» **Set exercise**:
Pull out every line of the entries below and reproduce each one without any change.

» **Raw records**:
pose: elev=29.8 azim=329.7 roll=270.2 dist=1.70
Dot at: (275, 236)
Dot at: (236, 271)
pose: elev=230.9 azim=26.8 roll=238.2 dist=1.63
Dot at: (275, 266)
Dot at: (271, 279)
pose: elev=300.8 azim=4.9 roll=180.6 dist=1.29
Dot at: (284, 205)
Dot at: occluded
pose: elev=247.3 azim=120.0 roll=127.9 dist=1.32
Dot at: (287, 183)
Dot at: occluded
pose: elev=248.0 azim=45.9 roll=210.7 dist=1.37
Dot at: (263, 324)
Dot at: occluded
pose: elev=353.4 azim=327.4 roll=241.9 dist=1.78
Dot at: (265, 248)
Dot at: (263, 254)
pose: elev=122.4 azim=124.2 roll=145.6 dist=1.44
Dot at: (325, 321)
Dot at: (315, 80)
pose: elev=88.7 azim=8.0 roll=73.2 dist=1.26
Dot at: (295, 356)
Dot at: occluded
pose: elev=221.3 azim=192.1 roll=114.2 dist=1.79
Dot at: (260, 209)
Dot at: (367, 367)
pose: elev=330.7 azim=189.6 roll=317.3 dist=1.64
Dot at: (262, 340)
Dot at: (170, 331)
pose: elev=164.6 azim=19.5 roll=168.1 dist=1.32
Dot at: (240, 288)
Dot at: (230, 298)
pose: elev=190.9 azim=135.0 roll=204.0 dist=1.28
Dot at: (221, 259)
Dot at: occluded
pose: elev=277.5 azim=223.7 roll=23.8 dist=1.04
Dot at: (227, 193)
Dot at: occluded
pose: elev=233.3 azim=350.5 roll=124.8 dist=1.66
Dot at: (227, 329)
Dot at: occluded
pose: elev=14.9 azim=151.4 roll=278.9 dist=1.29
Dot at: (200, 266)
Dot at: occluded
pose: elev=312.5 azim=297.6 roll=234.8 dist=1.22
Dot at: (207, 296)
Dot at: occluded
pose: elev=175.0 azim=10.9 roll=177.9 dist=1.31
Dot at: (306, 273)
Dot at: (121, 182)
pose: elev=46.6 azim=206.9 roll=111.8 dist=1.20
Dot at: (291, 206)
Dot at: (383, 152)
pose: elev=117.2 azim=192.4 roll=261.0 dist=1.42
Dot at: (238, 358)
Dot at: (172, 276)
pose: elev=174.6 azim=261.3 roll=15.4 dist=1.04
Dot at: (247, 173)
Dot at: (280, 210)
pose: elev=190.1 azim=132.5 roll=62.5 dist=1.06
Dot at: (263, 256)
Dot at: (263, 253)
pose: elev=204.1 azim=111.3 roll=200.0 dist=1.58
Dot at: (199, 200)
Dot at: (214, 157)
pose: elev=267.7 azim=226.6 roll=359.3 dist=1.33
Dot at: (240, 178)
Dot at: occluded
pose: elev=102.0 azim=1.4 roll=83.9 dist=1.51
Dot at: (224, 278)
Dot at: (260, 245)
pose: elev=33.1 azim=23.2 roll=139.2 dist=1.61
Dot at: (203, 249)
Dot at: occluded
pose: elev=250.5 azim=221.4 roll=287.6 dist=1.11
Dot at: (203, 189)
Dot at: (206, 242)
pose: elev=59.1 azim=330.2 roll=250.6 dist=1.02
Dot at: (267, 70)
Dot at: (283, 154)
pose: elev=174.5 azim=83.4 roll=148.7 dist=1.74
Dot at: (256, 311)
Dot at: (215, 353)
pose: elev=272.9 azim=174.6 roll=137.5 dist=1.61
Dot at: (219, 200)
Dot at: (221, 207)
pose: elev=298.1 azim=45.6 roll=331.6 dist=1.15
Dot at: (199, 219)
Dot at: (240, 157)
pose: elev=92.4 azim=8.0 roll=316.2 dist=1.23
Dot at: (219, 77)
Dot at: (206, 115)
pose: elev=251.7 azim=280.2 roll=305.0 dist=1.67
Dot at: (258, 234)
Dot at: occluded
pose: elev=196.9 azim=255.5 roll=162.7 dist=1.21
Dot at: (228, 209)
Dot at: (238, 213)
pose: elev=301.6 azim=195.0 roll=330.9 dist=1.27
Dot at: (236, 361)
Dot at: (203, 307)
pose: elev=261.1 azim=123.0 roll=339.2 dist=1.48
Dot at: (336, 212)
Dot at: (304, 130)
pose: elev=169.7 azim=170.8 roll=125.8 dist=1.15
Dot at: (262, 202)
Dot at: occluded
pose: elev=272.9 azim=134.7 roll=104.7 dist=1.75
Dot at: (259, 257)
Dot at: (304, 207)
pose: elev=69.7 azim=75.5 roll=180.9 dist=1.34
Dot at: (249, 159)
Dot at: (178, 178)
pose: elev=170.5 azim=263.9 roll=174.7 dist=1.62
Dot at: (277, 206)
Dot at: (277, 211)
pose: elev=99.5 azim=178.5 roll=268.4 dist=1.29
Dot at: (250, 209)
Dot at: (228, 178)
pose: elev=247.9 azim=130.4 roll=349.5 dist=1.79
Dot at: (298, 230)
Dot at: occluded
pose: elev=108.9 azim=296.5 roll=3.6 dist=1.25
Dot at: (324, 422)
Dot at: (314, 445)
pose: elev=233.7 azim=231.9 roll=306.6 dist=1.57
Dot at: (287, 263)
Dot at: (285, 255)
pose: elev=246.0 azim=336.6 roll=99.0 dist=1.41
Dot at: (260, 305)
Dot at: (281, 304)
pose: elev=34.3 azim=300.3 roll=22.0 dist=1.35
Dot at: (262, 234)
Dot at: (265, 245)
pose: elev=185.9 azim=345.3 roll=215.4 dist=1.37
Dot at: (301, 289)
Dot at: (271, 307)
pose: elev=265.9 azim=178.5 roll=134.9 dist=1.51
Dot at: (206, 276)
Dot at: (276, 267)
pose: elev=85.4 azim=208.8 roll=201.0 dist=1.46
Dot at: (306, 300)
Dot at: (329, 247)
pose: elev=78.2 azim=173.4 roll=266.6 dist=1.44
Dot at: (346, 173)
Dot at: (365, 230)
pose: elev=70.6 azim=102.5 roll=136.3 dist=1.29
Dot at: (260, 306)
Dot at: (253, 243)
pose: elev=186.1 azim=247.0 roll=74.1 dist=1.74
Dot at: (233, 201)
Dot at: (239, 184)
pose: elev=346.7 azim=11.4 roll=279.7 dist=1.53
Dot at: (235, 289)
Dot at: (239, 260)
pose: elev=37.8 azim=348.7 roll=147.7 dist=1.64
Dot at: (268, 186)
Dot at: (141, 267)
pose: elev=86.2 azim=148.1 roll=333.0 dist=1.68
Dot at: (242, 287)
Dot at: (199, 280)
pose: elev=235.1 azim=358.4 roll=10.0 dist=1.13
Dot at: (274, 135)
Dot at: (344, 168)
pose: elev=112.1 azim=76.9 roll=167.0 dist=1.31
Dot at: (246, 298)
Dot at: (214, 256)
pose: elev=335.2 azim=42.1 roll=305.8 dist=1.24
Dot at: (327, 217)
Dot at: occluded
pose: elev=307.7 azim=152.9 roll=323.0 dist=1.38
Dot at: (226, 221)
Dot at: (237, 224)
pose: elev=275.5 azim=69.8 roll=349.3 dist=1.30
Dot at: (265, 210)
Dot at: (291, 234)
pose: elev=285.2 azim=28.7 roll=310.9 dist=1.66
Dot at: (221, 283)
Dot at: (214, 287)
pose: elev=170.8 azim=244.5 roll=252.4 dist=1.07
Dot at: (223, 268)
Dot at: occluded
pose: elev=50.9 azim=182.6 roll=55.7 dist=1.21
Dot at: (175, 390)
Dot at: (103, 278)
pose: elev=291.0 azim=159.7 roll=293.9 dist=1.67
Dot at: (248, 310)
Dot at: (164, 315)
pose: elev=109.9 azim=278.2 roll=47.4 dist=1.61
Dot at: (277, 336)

» **Task output**:
pose: elev=29.8 azim=329.7 roll=270.2 dist=1.70
Dot at: (275, 236)
Dot at: (236, 271)
pose: elev=230.9 azim=26.8 roll=238.2 dist=1.63
Dot at: (275, 266)
Dot at: (271, 279)
pose: elev=300.8 azim=4.9 roll=180.6 dist=1.29
Dot at: (284, 205)
Dot at: occluded
pose: elev=247.3 azim=120.0 roll=127.9 dist=1.32
Dot at: (287, 183)
Dot at: occluded
pose: elev=248.0 azim=45.9 roll=210.7 dist=1.37
Dot at: (263, 324)
Dot at: occluded
pose: elev=353.4 azim=327.4 roll=241.9 dist=1.78
Dot at: (265, 248)
Dot at: (263, 254)
pose: elev=122.4 azim=124.2 roll=145.6 dist=1.44
Dot at: (325, 321)
Dot at: (315, 80)
pose: elev=88.7 azim=8.0 roll=73.2 dist=1.26
Dot at: (295, 356)
Dot at: occluded
pose: elev=221.3 azim=192.1 roll=114.2 dist=1.79
Dot at: (260, 209)
Dot at: (367, 367)
pose: elev=330.7 azim=189.6 roll=317.3 dist=1.64
Dot at: (262, 340)
Dot at: (170, 331)
pose: elev=164.6 azim=19.5 roll=168.1 dist=1.32
Dot at: (240, 288)
Dot at: (230, 298)
pose: elev=190.9 azim=135.0 roll=204.0 dist=1.28
Dot at: (221, 259)
Dot at: occluded
pose: elev=277.5 azim=223.7 roll=23.8 dist=1.04
Dot at: (227, 193)
Dot at: occluded
pose: elev=233.3 azim=350.5 roll=124.8 dist=1.66
Dot at: (227, 329)
Dot at: occluded
pose: elev=14.9 azim=151.4 roll=278.9 dist=1.29
Dot at: (200, 266)
Dot at: occluded
pose: elev=312.5 azim=297.6 roll=234.8 dist=1.22
Dot at: (207, 296)
Dot at: occluded
pose: elev=175.0 azim=10.9 roll=177.9 dist=1.31
Dot at: (306, 273)
Dot at: (121, 182)
pose: elev=46.6 azim=206.9 roll=111.8 dist=1.20
Dot at: (291, 206)
Dot at: (383, 152)
pose: elev=117.2 azim=192.4 roll=261.0 dist=1.42
Dot at: (238, 358)
Dot at: (172, 276)
pose: elev=174.6 azim=261.3 roll=15.4 dist=1.04
Dot at: (247, 173)
Dot at: (280, 210)
pose: elev=190.1 azim=132.5 roll=62.5 dist=1.06
Dot at: (263, 256)
Dot at: (263, 253)
pose: elev=204.1 azim=111.3 roll=200.0 dist=1.58
Dot at: (199, 200)
Dot at: (214, 157)
pose: elev=267.7 azim=226.6 roll=359.3 dist=1.33
Dot at: (240, 178)
Dot at: occluded
pose: elev=102.0 azim=1.4 roll=83.9 dist=1.51
Dot at: (224, 278)
Dot at: (260, 245)
pose: elev=33.1 azim=23.2 roll=139.2 dist=1.61
Dot at: (203, 249)
Dot at: occluded
pose: elev=250.5 azim=221.4 roll=287.6 dist=1.11
Dot at: (203, 189)
Dot at: (206, 242)
pose: elev=59.1 azim=330.2 roll=250.6 dist=1.02
Dot at: (267, 70)
Dot at: (283, 154)
pose: elev=174.5 azim=83.4 roll=148.7 dist=1.74
Dot at: (256, 311)
Dot at: (215, 353)
pose: elev=272.9 azim=174.6 roll=137.5 dist=1.61
Dot at: (219, 200)
Dot at: (221, 207)
pose: elev=298.1 azim=45.6 roll=331.6 dist=1.15
Dot at: (199, 219)
Dot at: (240, 157)
pose: elev=92.4 azim=8.0 roll=316.2 dist=1.23
Dot at: (219, 77)
Dot at: (206, 115)
pose: elev=251.7 azim=280.2 roll=305.0 dist=1.67
Dot at: (258, 234)
Dot at: occluded
pose: elev=196.9 azim=255.5 roll=162.7 dist=1.21
Dot at: (228, 209)
Dot at: (238, 213)
pose: elev=301.6 azim=195.0 roll=330.9 dist=1.27
Dot at: (236, 361)
Dot at: (203, 307)
pose: elev=261.1 azim=123.0 roll=339.2 dist=1.48
Dot at: (336, 212)
Dot at: (304, 130)
pose: elev=169.7 azim=170.8 roll=125.8 dist=1.15
Dot at: (262, 202)
Dot at: occluded
pose: elev=272.9 azim=134.7 roll=104.7 dist=1.75
Dot at: (259, 257)
Dot at: (304, 207)
pose: elev=69.7 azim=75.5 roll=180.9 dist=1.34
Dot at: (249, 159)
Dot at: (178, 178)
pose: elev=170.5 azim=263.9 roll=174.7 dist=1.62
Dot at: (277, 206)
Dot at: (277, 211)
pose: elev=99.5 azim=178.5 roll=268.4 dist=1.29
Dot at: (250, 209)
Dot at: (228, 178)
pose: elev=247.9 azim=130.4 roll=349.5 dist=1.79
Dot at: (298, 230)
Dot at: occluded
pose: elev=108.9 azim=296.5 roll=3.6 dist=1.25
Dot at: (324, 422)
Dot at: (314, 445)
pose: elev=233.7 azim=231.9 roll=306.6 dist=1.57
Dot at: (287, 263)
Dot at: (285, 255)
pose: elev=246.0 azim=336.6 roll=99.0 dist=1.41
Dot at: (260, 305)
Dot at: (281, 304)
pose: elev=34.3 azim=300.3 roll=22.0 dist=1.35
Dot at: (262, 234)
Dot at: (265, 245)
pose: elev=185.9 azim=345.3 roll=215.4 dist=1.37
Dot at: (301, 289)
Dot at: (271, 307)
pose: elev=265.9 azim=178.5 roll=134.9 dist=1.51
Dot at: (206, 276)
Dot at: (276, 267)
pose: elev=85.4 azim=208.8 roll=201.0 dist=1.46
Dot at: (306, 300)
Dot at: (329, 247)
pose: elev=78.2 azim=173.4 roll=266.6 dist=1.44
Dot at: (346, 173)
Dot at: (365, 230)
pose: elev=70.6 azim=102.5 roll=136.3 dist=1.29
Dot at: (260, 306)
Dot at: (253, 243)
pose: elev=186.1 azim=247.0 roll=74.1 dist=1.74
Dot at: (233, 201)
Dot at: (239, 184)
pose: elev=346.7 azim=11.4 roll=279.7 dist=1.53
Dot at: (235, 289)
Dot at: (239, 260)
pose: elev=37.8 azim=348.7 roll=147.7 dist=1.64
Dot at: (268, 186)
Dot at: (141, 267)
pose: elev=86.2 azim=148.1 roll=333.0 dist=1.68
Dot at: (242, 287)
Dot at: (199, 280)
pose: elev=235.1 azim=358.4 roll=10.0 dist=1.13
Dot at: (274, 135)
Dot at: (344, 168)
pose: elev=112.1 azim=76.9 roll=167.0 dist=1.31
Dot at: (246, 298)
Dot at: (214, 256)
pose: elev=335.2 azim=42.1 roll=305.8 dist=1.24
Dot at: (327, 217)
Dot at: occluded
pose: elev=307.7 azim=152.9 roll=323.0 dist=1.38
Dot at: (226, 221)
Dot at: (237, 224)
pose: elev=275.5 azim=69.8 roll=349.3 dist=1.30
Dot at: (265, 210)
Dot at: (291, 234)
pose: elev=285.2 azim=28.7 roll=310.9 dist=1.66
Dot at: (221, 283)
Dot at: (214, 287)
pose: elev=170.8 azim=244.5 roll=252.4 dist=1.07
Dot at: (223, 268)
Dot at: occluded
pose: elev=50.9 azim=182.6 roll=55.7 dist=1.21
Dot at: (175, 390)
Dot at: (103, 278)
pose: elev=291.0 azim=159.7 roll=293.9 dist=1.67
Dot at: (248, 310)
Dot at: (164, 315)
pose: elev=109.9 azim=278.2 roll=47.4 dist=1.61
Dot at: (277, 336)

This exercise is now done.